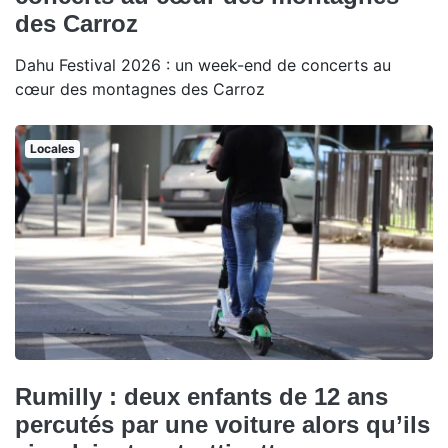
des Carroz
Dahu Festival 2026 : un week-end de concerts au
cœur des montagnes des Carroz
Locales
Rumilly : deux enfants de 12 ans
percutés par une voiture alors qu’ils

...

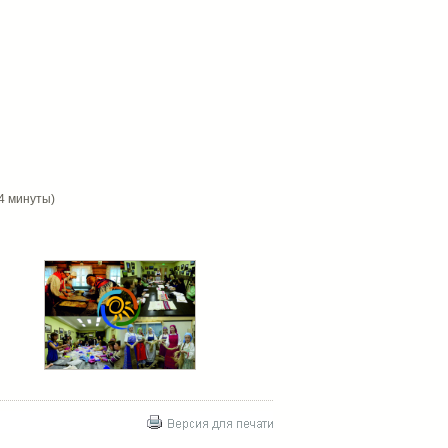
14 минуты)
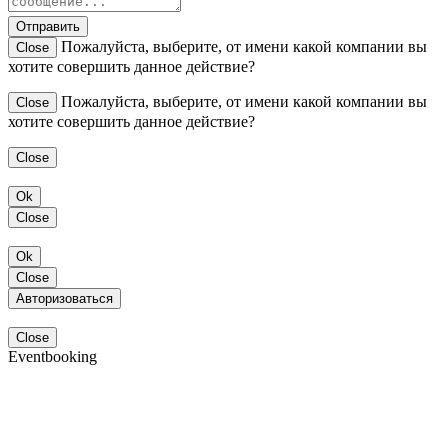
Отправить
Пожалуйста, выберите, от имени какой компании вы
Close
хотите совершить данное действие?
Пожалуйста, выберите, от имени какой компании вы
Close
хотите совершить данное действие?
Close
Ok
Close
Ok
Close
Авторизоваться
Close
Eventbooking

## Problem details
Lines containing the word "Carroz" must be found in the data above and copied.

## Answer for the task
des Carroz
cœur des montagnes des Carroz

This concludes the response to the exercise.